A ressurreição de Cristo é um acontecimento real que teve manifestações historicamente comprovadas. Os Apóstolos deram testemunho do que tinham visto e ouvido. Pelo ano 57 São Paulo escreve aos Coríntios: “Porque, antes de tudo, ensinei-vos o que eu mesmo recebi: Que Cristo morreu por nossos pecados, segundo as Escrituras, que foi sepultado e ressuscitou ao terceiro dia, segundo as mesmas Escrituras; que foi visto por Cefas e depois pelos onze” (1 Co 15, 3-5).
Quando alguém actualmente se aproxima desses factos para buscar, do modo mais objectivo possível, a verdade sobre o que sucedeu, pode surgir uma pergunta: donde procede a afirmação de que Jesus ressuscitou? É uma manipulação da realidade que teve um eco extraordinário na história humana, ou é um facto real, que continua a ser tão surpreendente e inesperado como foi naquela altura para os seus aturdidos discípulos?
Para essas questões só é possível encontrar uma solução razoável procurando estudar quais podiam ser as crenças daqueles homens sobre a vida depois da morte, para avaliar se a ideia de uma ressurreição como a que descreviam era uma ocorrência lógica para os seus esquemas mentais.
Para começar, no mundo grego há referências a uma vida após a morte, mas com características singulares. O Hades, motivo recorrente já desde os poemas homéricos, é o domicílio da morte, um mundo de sombras que é como uma vaga recordação da morada dos vivos. Mas Homero jamais imaginou que na realidade fosse possível um regresso do Hades. Platão, com uma perspectiva diferente tinha especulado acerca da reencarnação, mas não imaginou como algo real a possibilidade de revitalização do próprio corpo, depois de morto. Isto significa que, embora se falasse por vezes na vida após a morte, nunca passava pela cabeça a ideia de ressurreição, isto é, que algum indivíduo pudesse regressar à vida corporal no mundo presente.
No judaísmo a situação é em parte diferente e em parte semelhante.

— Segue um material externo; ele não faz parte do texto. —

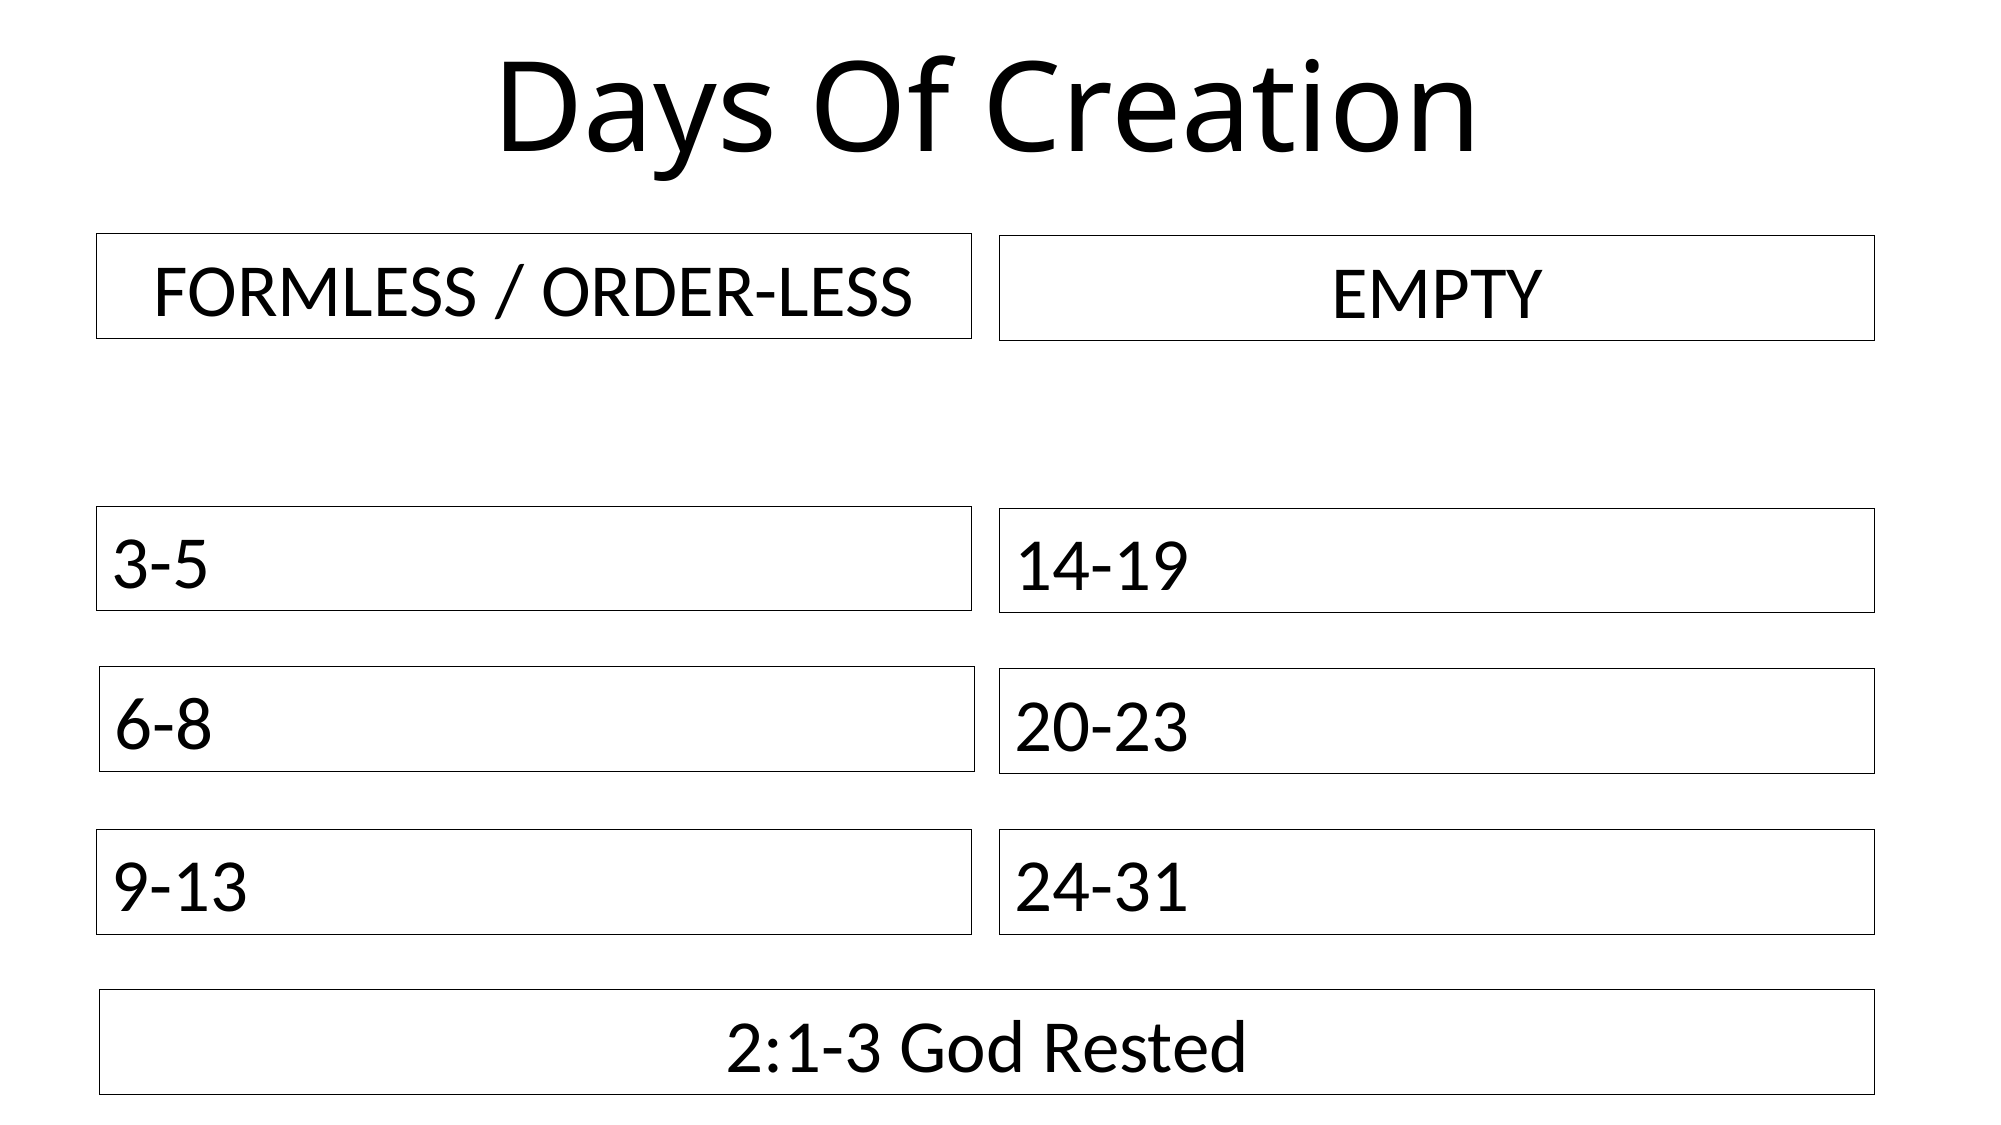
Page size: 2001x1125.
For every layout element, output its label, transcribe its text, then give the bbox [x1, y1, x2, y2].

text_box EMPTY [999, 235, 1875, 341]
text_box 14-19 [999, 508, 1875, 613]
text_box 9-13 [96, 829, 972, 935]
text_box 20-23 [999, 668, 1875, 774]
text_box 2:1-3 God Rested [99, 989, 1875, 1095]
text_box 3-5 [96, 506, 972, 611]
text_box 6-8 [99, 666, 975, 772]
text_box FORMLESS / ORDER-LESS [96, 233, 972, 339]
text_box 24-31 [999, 829, 1875, 935]
text_box Days Of Creation [251, 18, 1724, 184]
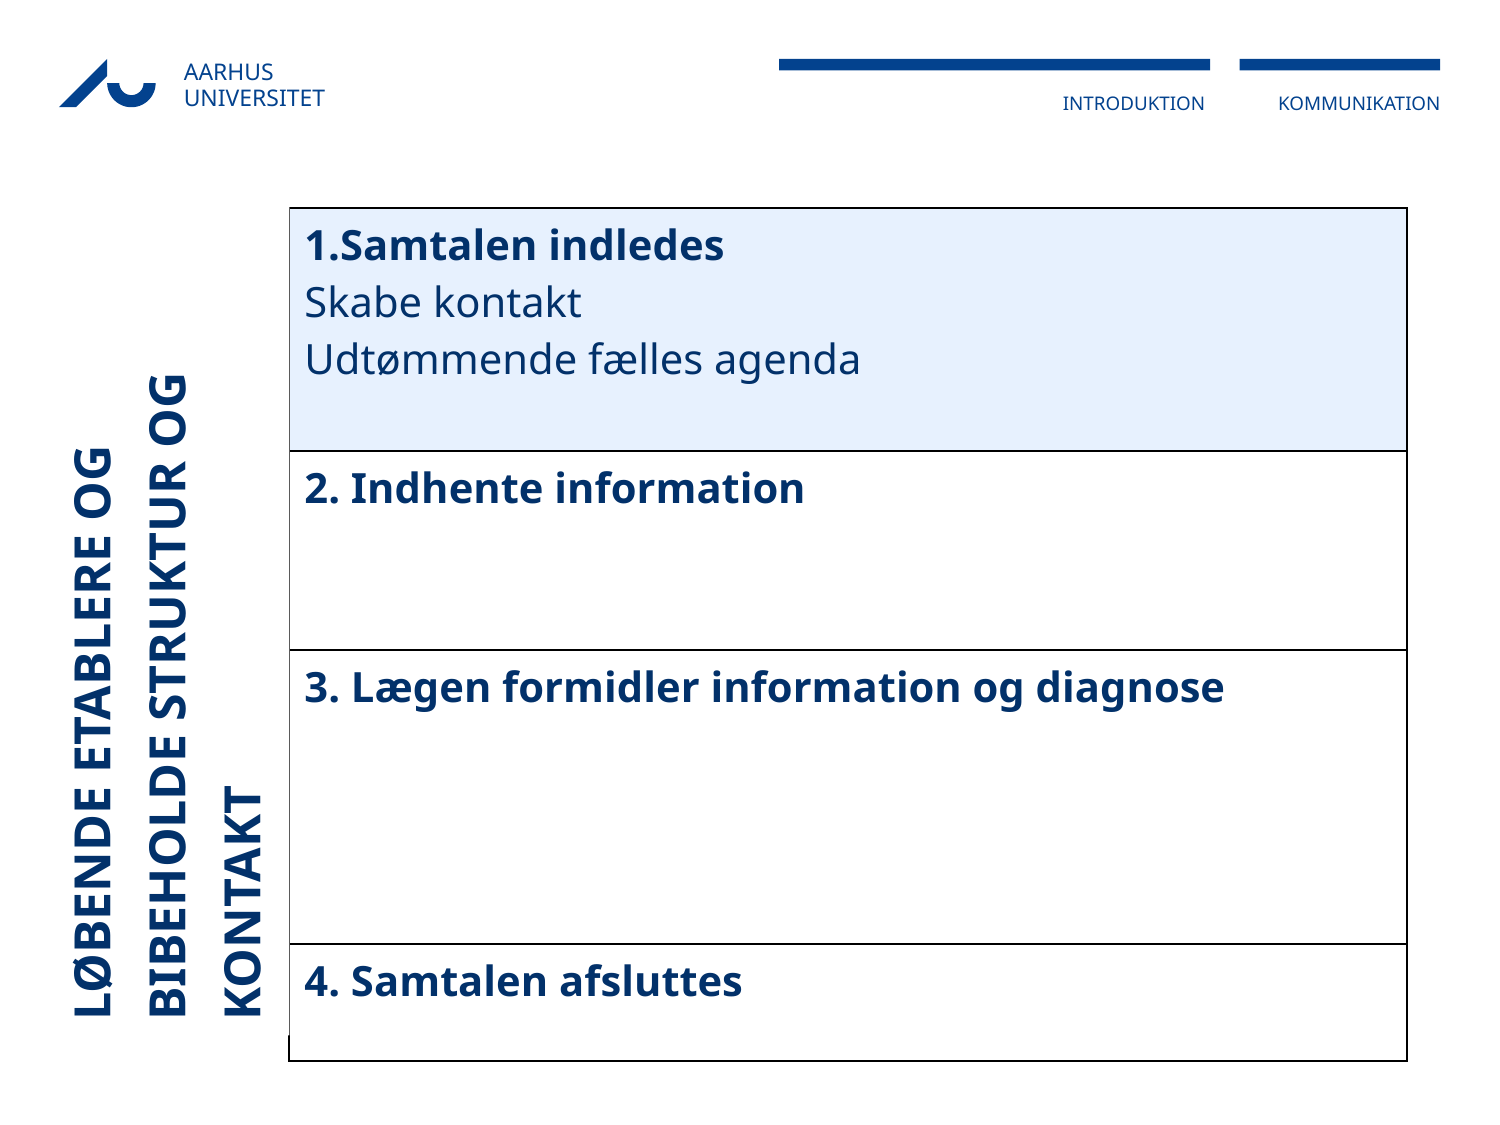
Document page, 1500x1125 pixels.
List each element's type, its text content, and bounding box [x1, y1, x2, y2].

table_cell 2. Indhente information [290, 452, 1406, 649]
table_header Samtalen indledes Skabe kontakt Udtømmende fælles agenda [290, 209, 1406, 450]
table_cell 4. Samtalen afsluttes [290, 945, 1406, 1060]
text_box LØBENDE ETABLERE OG BIBEHOLDE STRUKTUR OG KONTAKT [37, 148, 290, 1036]
table_cell 3. Lægen formidler information og diagnose [290, 651, 1406, 943]
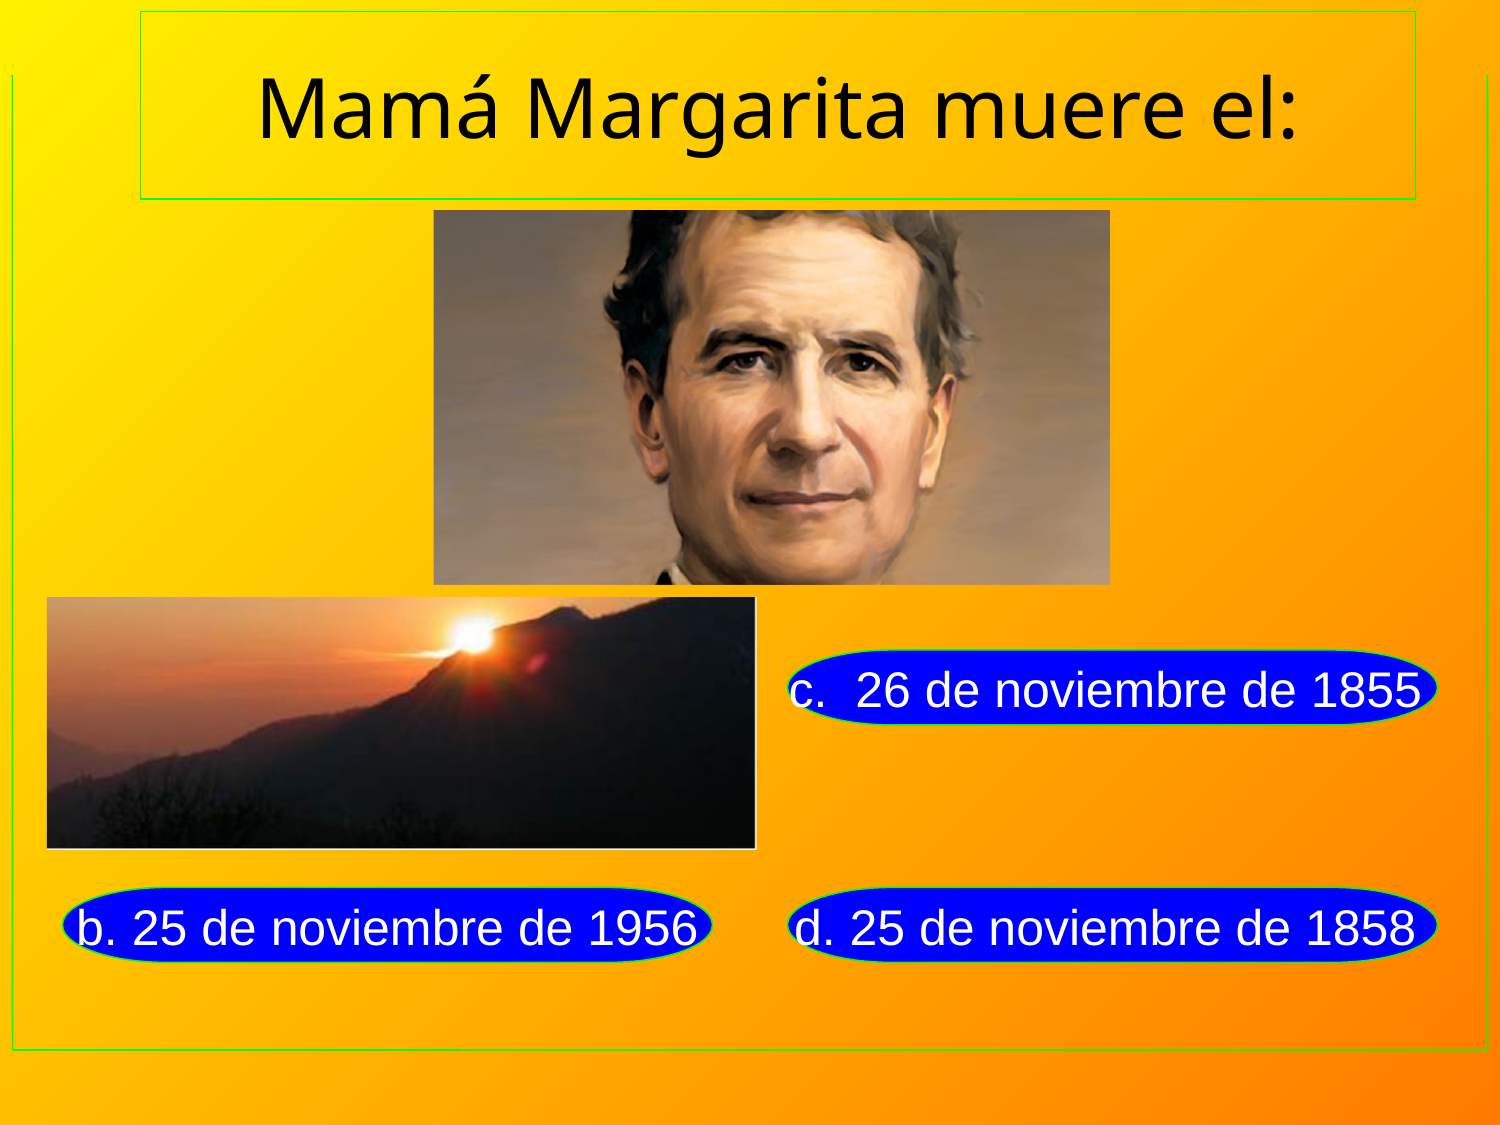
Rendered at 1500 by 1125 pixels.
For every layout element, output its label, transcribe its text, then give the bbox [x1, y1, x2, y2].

title Mamá Margarita muere el: [140, 11, 1416, 200]
text_box c. 26 de noviembre de 1855 [787, 649, 1438, 725]
picture [46, 597, 757, 850]
picture [433, 210, 1111, 585]
text_box d. 25 de noviembre de 1858 [787, 887, 1438, 963]
text_box b. 25 de noviembre de 1956 [62, 887, 713, 963]
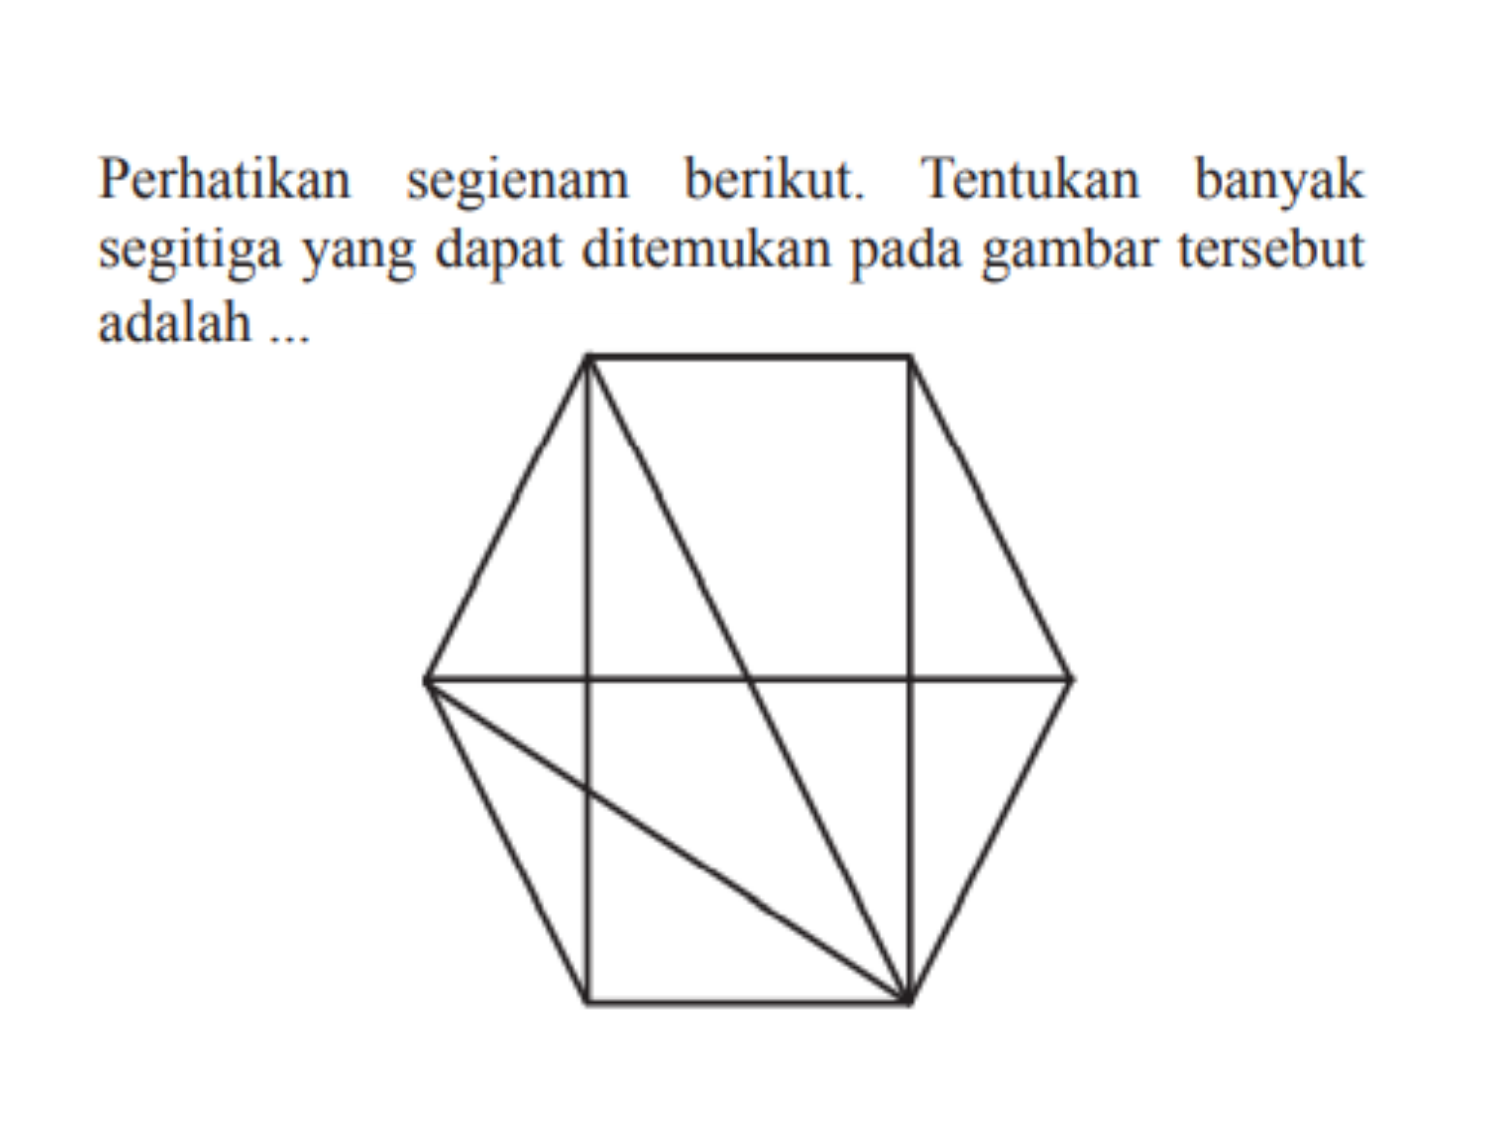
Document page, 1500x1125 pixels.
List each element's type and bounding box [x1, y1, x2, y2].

picture [74, 124, 1413, 366]
list [362, 312, 1126, 1060]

O sheol de que falam o Antigo Testamento e outros textos judeus antigos não é muito diferente do Hades homérico, onde as pessoas estão como adormecidas. Mas, em contraste com a concepção grega, há portas abertas à esperança. O Senhor é o único Deus, quer dos vivos quer dos mortos, com poder tanto no mundo de cima como no sheol. É possível um triunfo sobre a morte. Na tradição judaica, manifesta-se alguma crença numa ressurreição. E espera-se também a chegada do Messias, mas ambos os acontecimentos não aparecem ligados. Para qualquer judeu contemporâneo de Jesus trata-se, pelo menos à partida, de duas questões teológicas que dizem respeito a âmbitos muito diferentes. Espera-se que o Messias derrote os inimigos do Senhor, restabeleça em todo o seu esplendor e pureza o culto do templo, estabeleça o domínio do Senhor sobre o mundo, mas nunca se imagina que ressuscitará depois da sua morte: é algo que não passava habitualmente pela cabeça de um judeu piedoso e instruído.
Roubar o seu corpo e difundir a ideia de que tinha ressuscitado com esse corpo, como argumento para mostrar que era o Messias, é impensável. No dia de Pentecostes, segundo referem os Actos dos Apóstolos, Pedro afirma que “Deus O ressuscitou desfazendo as ligaduras da morte”, e por consequência conclui: “Saiba, pois, toda a casa de Israel com absoluta certeza que Deus constituiu Senhor e Cristo a este Jesus, a quem vós crucificastes” (Act 2, 36).
A explicação dessas afirmações é que os Apóstolos tinham contemplado algo que jamais tinham imaginado e viam-se no dever de dar testemunho, apesar da sua perplexidade e das troças que supunham, com razão, que iam suscitar.
Bibliografia: N. Tom Wright, «Jesus' Resurrection and Christian Origins» em Gregorianum 83, 4 (2002), 615-635; F. Varo, Rabí Jesús de Nazaret, BAC, Madrid 2005 (págs. 202-204).